** PROMPT **
Report each line below that contains the word "Pentagon", copying every such line in full.

** MATERIAL SHOWN **
■ ■ ■ ■ ■ ■ ■

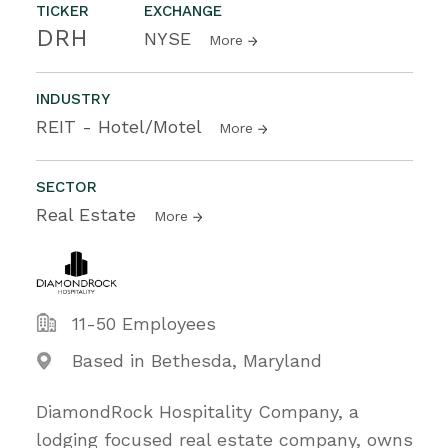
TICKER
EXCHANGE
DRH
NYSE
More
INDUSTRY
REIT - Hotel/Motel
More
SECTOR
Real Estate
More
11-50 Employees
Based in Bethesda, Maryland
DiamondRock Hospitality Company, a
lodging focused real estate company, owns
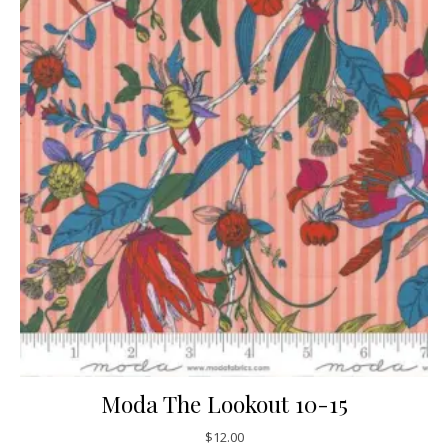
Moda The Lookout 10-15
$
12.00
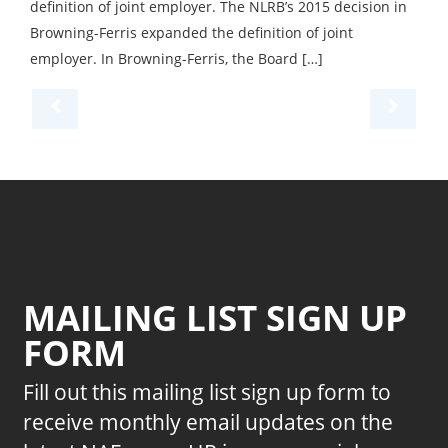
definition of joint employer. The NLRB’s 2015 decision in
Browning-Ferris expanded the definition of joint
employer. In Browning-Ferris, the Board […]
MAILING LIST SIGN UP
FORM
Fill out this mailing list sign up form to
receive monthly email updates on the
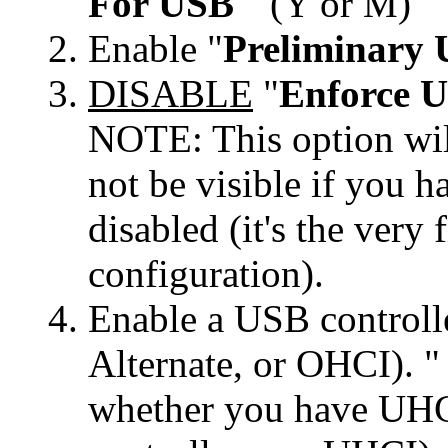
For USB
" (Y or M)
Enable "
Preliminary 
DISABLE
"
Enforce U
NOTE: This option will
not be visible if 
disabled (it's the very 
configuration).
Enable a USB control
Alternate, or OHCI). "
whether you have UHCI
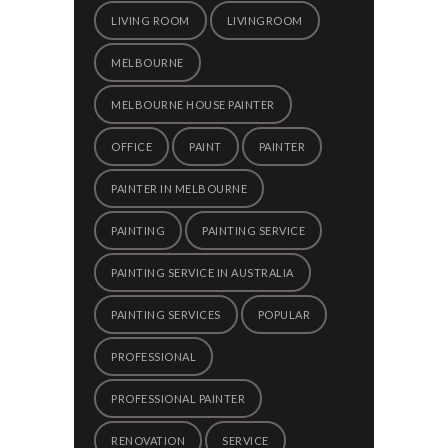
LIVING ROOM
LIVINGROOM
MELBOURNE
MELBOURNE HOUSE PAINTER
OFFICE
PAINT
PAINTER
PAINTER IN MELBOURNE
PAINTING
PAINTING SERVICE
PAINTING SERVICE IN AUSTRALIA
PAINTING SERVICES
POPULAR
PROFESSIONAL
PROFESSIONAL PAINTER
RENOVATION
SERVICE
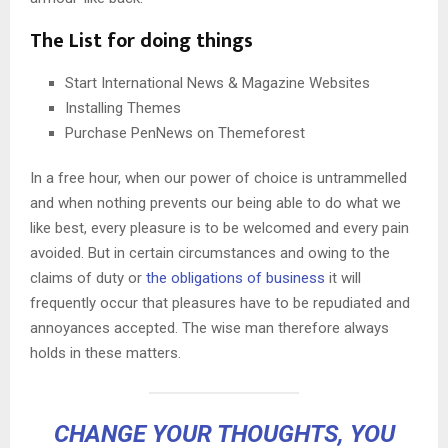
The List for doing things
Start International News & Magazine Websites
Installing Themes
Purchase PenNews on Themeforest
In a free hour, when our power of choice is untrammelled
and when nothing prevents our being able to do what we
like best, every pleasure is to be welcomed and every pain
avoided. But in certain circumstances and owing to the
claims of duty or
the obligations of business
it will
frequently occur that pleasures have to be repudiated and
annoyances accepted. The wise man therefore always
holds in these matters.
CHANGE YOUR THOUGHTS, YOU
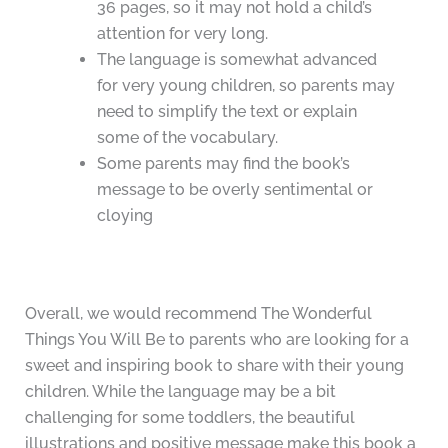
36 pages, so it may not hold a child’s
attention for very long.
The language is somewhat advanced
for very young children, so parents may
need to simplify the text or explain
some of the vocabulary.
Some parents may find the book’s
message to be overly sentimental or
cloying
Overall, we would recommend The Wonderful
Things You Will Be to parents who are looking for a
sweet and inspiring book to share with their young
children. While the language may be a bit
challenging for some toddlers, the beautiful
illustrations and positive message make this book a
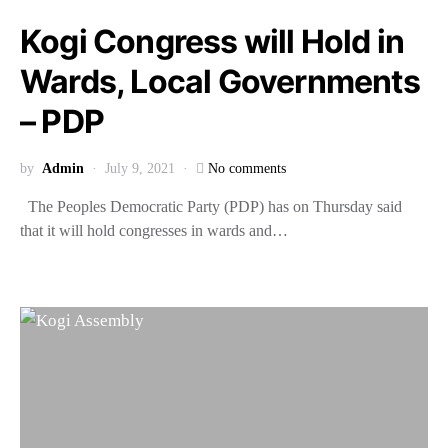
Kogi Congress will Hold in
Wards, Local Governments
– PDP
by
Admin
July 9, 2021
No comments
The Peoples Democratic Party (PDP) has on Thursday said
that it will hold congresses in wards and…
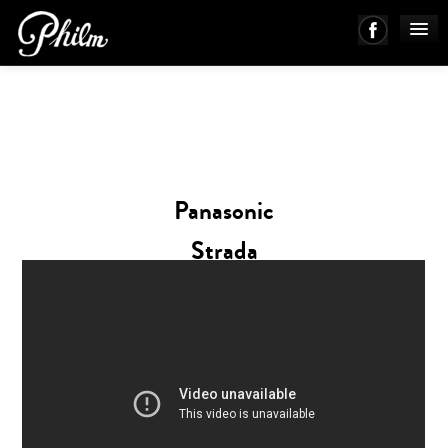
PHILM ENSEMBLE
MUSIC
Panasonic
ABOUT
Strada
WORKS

■ ■ ■ ■ ■ ■ ■

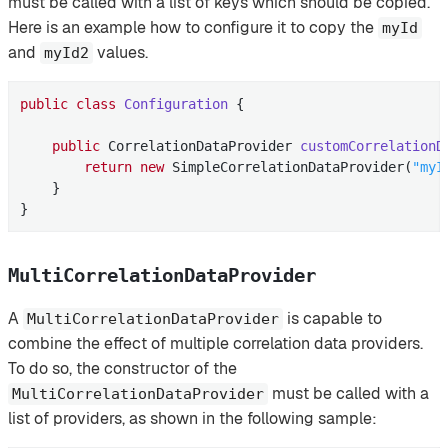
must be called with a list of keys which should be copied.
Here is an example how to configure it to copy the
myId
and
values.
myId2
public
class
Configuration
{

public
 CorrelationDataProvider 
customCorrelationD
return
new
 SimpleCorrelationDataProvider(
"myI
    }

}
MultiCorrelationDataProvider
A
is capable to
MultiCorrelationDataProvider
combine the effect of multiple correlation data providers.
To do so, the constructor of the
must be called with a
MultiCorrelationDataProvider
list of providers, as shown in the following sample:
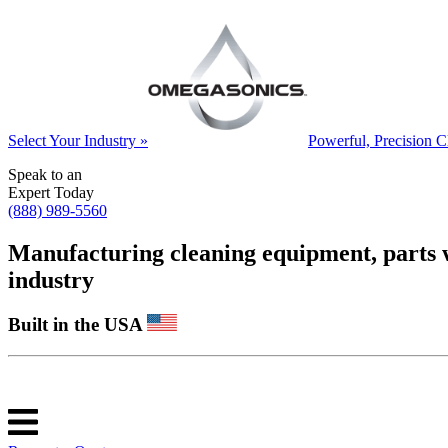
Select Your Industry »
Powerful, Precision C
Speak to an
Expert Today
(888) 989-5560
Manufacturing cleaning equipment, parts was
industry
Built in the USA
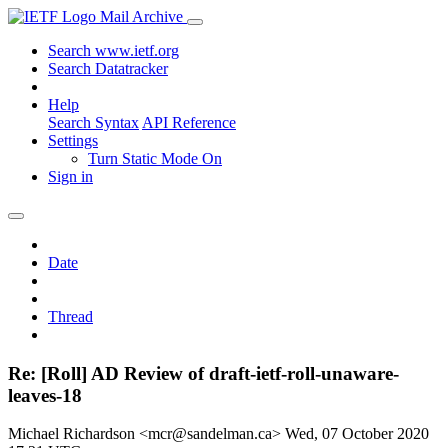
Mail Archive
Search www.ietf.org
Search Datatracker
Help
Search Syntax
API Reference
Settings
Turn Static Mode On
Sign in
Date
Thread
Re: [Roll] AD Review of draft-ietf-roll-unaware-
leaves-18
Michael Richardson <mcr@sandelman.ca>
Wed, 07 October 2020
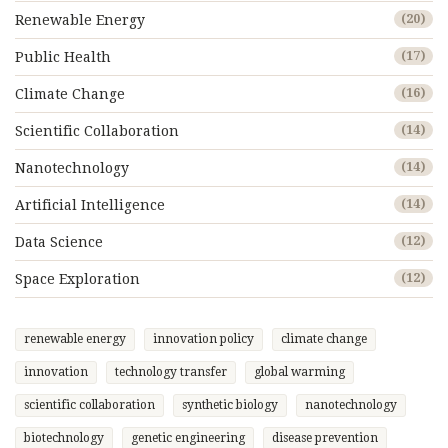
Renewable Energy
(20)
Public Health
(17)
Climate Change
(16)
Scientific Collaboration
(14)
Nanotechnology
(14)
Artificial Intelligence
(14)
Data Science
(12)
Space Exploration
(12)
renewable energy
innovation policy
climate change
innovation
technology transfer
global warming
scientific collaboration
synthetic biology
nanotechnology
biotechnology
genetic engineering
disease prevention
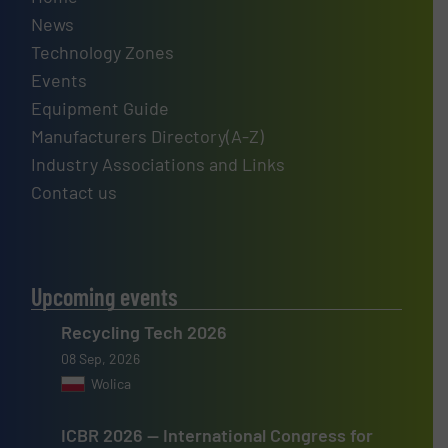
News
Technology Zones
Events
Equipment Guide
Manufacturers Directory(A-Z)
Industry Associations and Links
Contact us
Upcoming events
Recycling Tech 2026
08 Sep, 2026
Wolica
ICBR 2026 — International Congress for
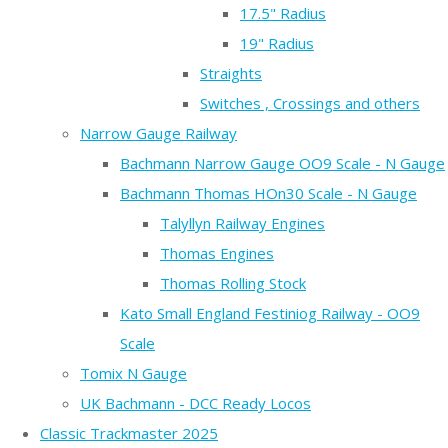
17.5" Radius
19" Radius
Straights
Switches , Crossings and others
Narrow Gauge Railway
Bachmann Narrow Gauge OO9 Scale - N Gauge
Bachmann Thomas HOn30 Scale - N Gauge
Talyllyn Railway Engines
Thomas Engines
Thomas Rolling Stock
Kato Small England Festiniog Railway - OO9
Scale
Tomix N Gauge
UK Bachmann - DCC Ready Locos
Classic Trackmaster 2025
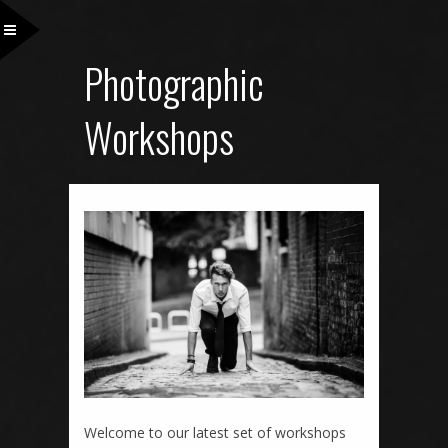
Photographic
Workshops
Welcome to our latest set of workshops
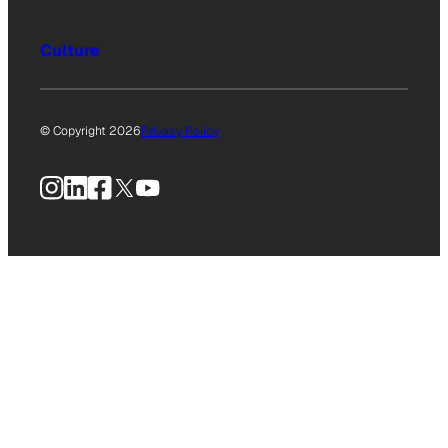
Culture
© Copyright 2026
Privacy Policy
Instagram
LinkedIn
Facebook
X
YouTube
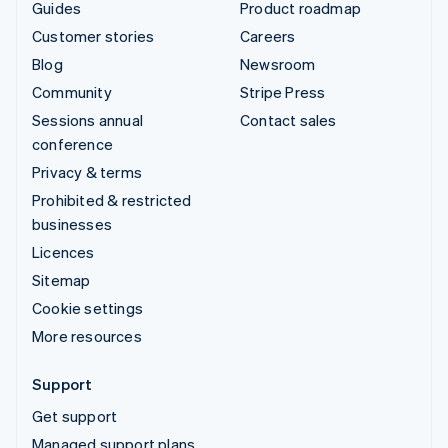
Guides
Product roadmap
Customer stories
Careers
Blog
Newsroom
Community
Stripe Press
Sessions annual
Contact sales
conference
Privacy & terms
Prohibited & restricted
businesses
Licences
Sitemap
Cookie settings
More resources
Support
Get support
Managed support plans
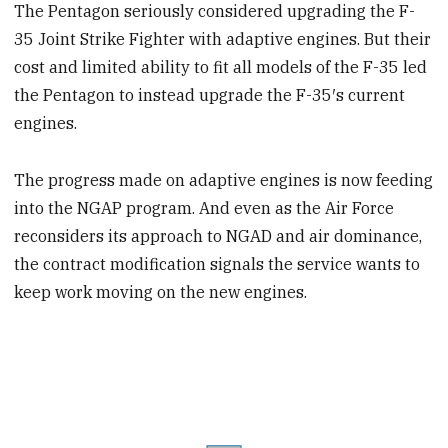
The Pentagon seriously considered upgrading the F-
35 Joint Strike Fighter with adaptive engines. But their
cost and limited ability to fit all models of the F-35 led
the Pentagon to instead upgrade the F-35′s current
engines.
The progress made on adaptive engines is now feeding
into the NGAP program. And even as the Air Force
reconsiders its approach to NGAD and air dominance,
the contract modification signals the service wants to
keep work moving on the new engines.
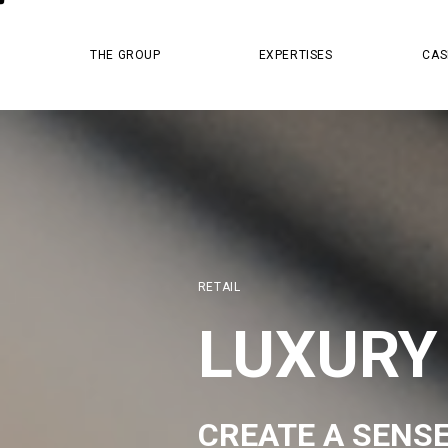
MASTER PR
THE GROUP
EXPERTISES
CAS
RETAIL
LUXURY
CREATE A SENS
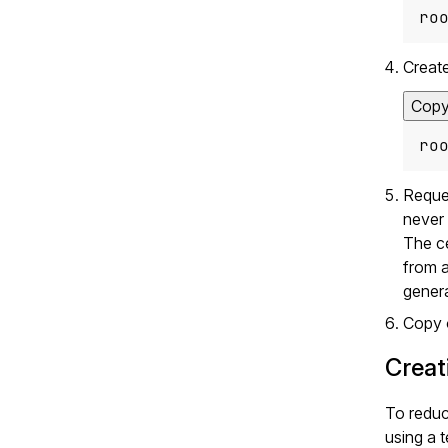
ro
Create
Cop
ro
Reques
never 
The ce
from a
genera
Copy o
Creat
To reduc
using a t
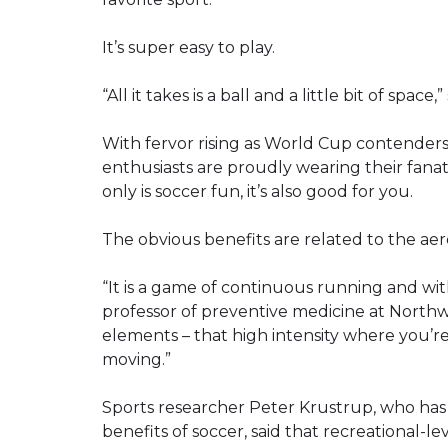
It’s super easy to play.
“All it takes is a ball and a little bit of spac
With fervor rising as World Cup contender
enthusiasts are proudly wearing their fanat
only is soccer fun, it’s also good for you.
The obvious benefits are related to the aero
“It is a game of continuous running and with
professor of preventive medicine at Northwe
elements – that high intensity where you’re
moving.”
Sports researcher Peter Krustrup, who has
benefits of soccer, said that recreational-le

■ ■ ■ ■ ■ ■ ■

** REPLY TO THE TASK **
The Pentagon seriously considered upgrading the F-
the Pentagon to instead upgrade the F-35′s current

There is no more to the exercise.